I would also be very cautious about taking one to a show. They create a lot of fumes that must be vented or filtered. I suspect many promoters would require that they (the promoters) to be named in a major insurance policy as well.
 
Originally posted by mwenman

Originally posted by Monty

Doesn't look like it will engrave on pens. I sent them an email to find out.

Looking at the ebay add, says it will engrave on wood and plastics, so why not pens?
A pen is a curved surface, all the examples are flat.
 
That is a cute little machine, but it scares me. In my day job we have a room full of laser engravers, mostly in the 100W range and up, mostly with much larger tables, and all in the $30,000 plus price range. A pretty savvy manufacturing engineer (not me) spent a lot of time researching and negoiating to get good equipment at this price. If all you want to do is burn the paint off trophy plate painted metal stock, this would probably get the job done, slowly. Even if this machine turns out to be operational problem and breakdown free, I'd be suprised to see it cutting away depth and width of hard wood.

I've seen big lasers operating at equipment shows and gift shows that are located in major convention centers. It may not be welcome in a church basement or school cafeteria, but the fumes aren't all that bad, certainly not for an outside show.
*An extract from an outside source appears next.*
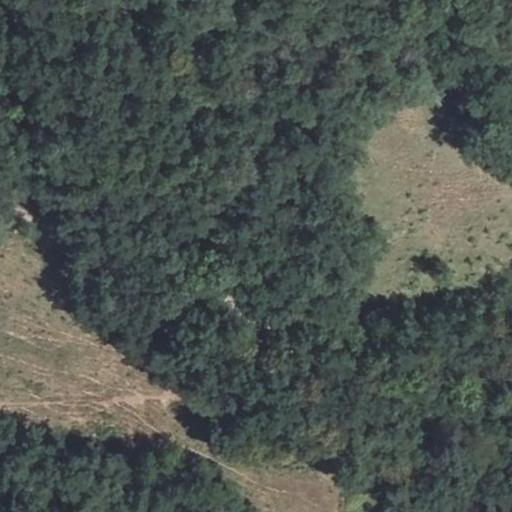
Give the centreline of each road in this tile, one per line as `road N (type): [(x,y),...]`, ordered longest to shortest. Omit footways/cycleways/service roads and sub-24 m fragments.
road 1 (track): [(214,297),(341,321),(511,312)]
road 2 (track): [(0,204),(76,250),(214,297)]
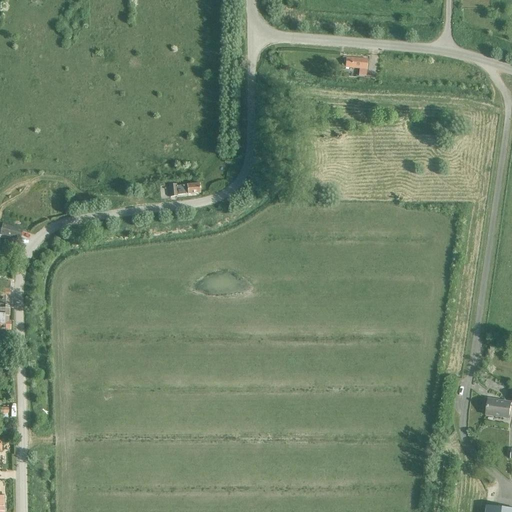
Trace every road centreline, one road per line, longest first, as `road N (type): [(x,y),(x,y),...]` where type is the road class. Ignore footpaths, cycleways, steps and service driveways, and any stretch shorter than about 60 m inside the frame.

I've lasered a lot on tubes without utilizing the rotation function. On tubes as small at the upper barrel of a Euro you can do it flat, it will just be slightly deeper in the middle than at top and bottom, but you have to have enough power to carve it deep in the middle. A laser that will only etch the surface unless you let it run at full power and tortise speed, won't get the job done very well. Lasers are tricky to transport without damaging the tube.